### Page text

On April 15, 2022, Major League Baseball celebrates another Jackie Robinson Day and also the 75th anniversary of when Robinson – a true giant in the fight against racial oppression, a politician and philanthropist – broke MLB’s color barrier in 1947, with the Brooklyn Dodgers.
Every player in the league will rock Robinson’s iconic No. 42 jersey and the tributes throughout the league will remind us of a time when nearly 20 percent of MLB rosters were Black.
Robinson burst through the glass ceiling and by 1981, 17 years removed from the Civil Rights Act of 1964, MLB saw its highest-ever Black representation at 18.7 percent, according to the Society for American Baseball Research. There are reports that the number was even higher.
The 1981 All-Star Game also had a total of 63 players, and there were 14 African-American all-stars (22 percent). So during the last four decades, the percentage of Black All-Star baseball players has decreased from 22 percent to 4.6 percent. In 2021, seven Black players made the All-Star team (9.1 percent)

### Listed entries
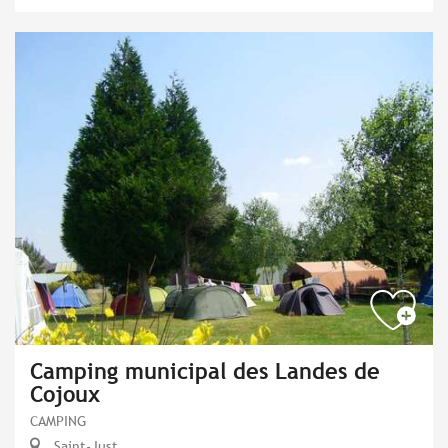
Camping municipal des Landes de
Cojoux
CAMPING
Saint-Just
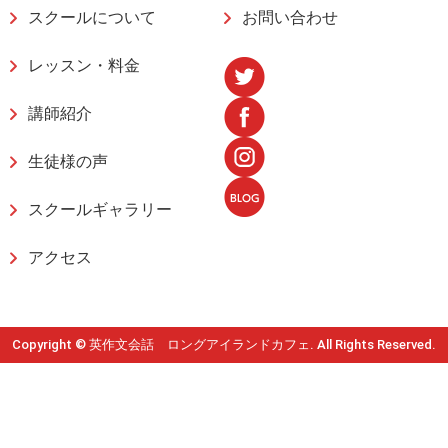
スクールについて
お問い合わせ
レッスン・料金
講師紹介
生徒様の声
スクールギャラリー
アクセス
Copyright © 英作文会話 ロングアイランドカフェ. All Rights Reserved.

--

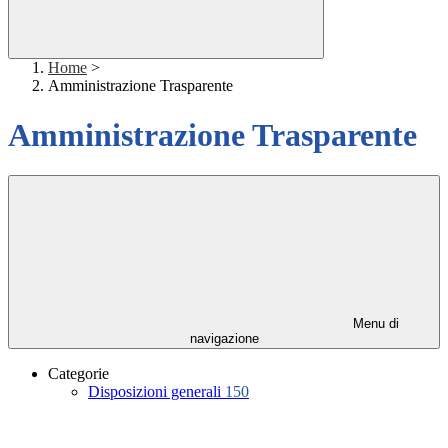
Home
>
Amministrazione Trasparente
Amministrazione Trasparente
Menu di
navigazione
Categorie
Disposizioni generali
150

### Description of the task
Reproduce the stretch of the Jackie Robinson Day text from "Every player in" through "team (9.1 percent)".

### Completed exercise
Every player in the league will rock Robinson’s iconic No. 42 jersey and the tributes throughout the league will remind us of a time when nearly 20 percent of MLB rosters were Black.
Robinson burst through the glass ceiling and by 1981, 17 years removed from the Civil Rights Act of 1964, MLB saw its highest-ever Black representation at 18.7 percent, according to the Society for American Baseball Research. There are reports that the number was even higher.
The 1981 All-Star Game also had a total of 63 players, and there were 14 African-American all-stars (22 percent). So during the last four decades, the percentage of Black All-Star baseball players has decreased from 22 percent to 4.6 percent. In 2021, seven Black players made the All-Star team (9.1 percent)